■ **Task objective**
Reproduce each record verbatim, images excluded.

■ **Saved data entries**
╭──

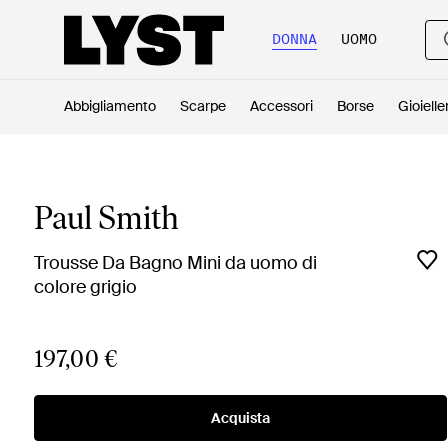
DONNA
UOMO
Abbigliamento
Scarpe
Accessori
Borse
Gioielle
Paul Smith
Trousse Da Bagno Mini da uomo di
colore grigio
197,00 €
Acquista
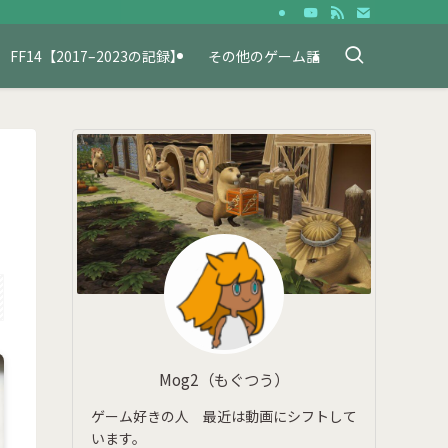
FF14【2017–2023の記録】
その他のゲーム話
Mog2（もぐつう）
ゲーム好きの人 最近は動画にシフトして
います。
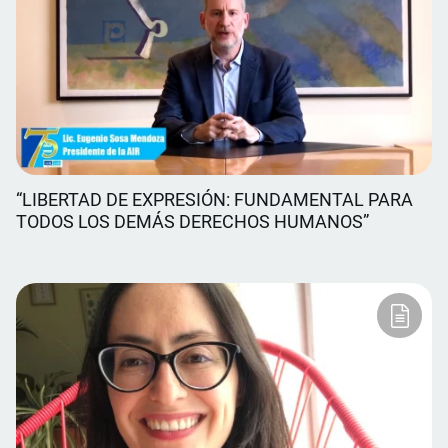
“LIBERTAD DE EXPRESIÓN: FUNDAMENTAL PARA
TODOS LOS DEMÁS DERECHOS HUMANOS”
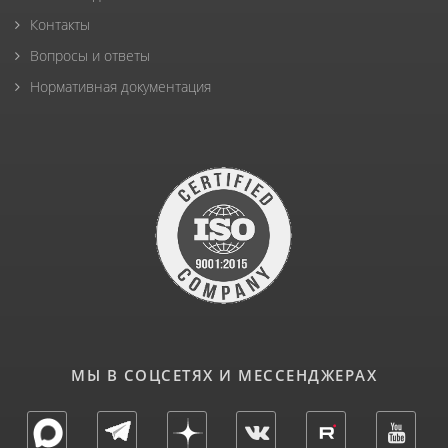
Контакты
Вопросы и ответы
Нормативная документация
МЫ В СОЦСЕТЯХ И МЕССЕНДЖЕРАХ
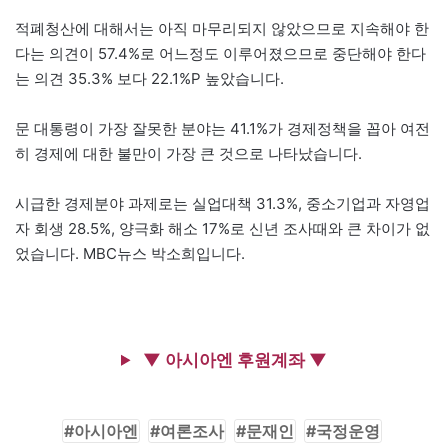
적폐청산에 대해서는 아직 마무리되지 않았으므로 지속해야 한
다는 의견이 57.4%로 어느정도 이루어졌으므로 중단해야 한다
는 의견 35.3% 보다 22.1%P 높았습니다.
문 대통령이 가장 잘못한 분야는 41.1%가 경제정책을 꼽아 여전
히 경제에 대한 불만이 가장 큰 것으로 나타났습니다.
시급한 경제분야 과제로는 실업대책 31.3%, 중소기업과 자영업
자 회생 28.5%, 양극화 해소 17%로 신년 조사때와 큰 차이가 없
었습니다. MBC뉴스 박소희입니다.
▼ 아시아엔 후원계좌 ▼
아시아엔
여론조사
문재인
국정운영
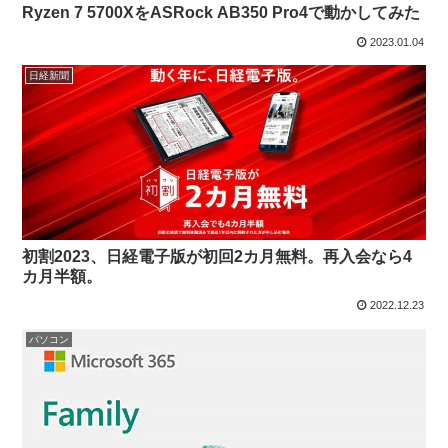
Ryzen 7 5700XをASRock AB350 Pro4で動かしてみた
2023.01.04
日経新聞
初割2023、日経電子版が初回2カ月無料。再入会なら4
カ月半額。
2022.12.23
パソコン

╰──

■ **Response area**
DONNA
UOMO
Abbigliamento
Scarpe
Accessori
Borse
Gioielle
Paul Smith
Trousse Da Bagno Mini da uomo di
colore grigio
197,00 €
Acquista
FF14【2017–2023の記録】
その他のゲーム話
Mog2（もぐつう）
ゲーム好きの人 最近は動画にシフトして
います。
“LIBERTAD DE EXPRESIÓN: FUNDAMENTAL PARA
TODOS LOS DEMÁS DERECHOS HUMANOS”
Контакты
Вопросы и ответы
Нормативная документация
МЫ В СОЦСЕТЯХ И МЕССЕНДЖЕРАХ
적폐청산에 대해서는 아직 마무리되지 않았으므로 지속해야 한
다는 의견이 57.4%로 어느정도 이루어졌으므로 중단해야 한다
는 의견 35.3% 보다 22.1%P 높았습니다.
문 대통령이 가장 잘못한 분야는 41.1%가 경제정책을 꼽아 여전
히 경제에 대한 불만이 가장 큰 것으로 나타났습니다.
시급한 경제분야 과제로는 실업대책 31.3%, 중소기업과 자영업
자 회생 28.5%, 양극화 해소 17%로 신년 조사때와 큰 차이가 없
었습니다. MBC뉴스 박소희입니다.
▼ 아시아엔 후원계좌 ▼
아시아엔
여론조사
문재인
국정운영
Ryzen 7 5700XをASRock AB350 Pro4で動かしてみた
2023.01.04
日経新聞
初割2023、日経電子版が初回2カ月無料。再入会なら4
カ月半額。
2022.12.23
パソコン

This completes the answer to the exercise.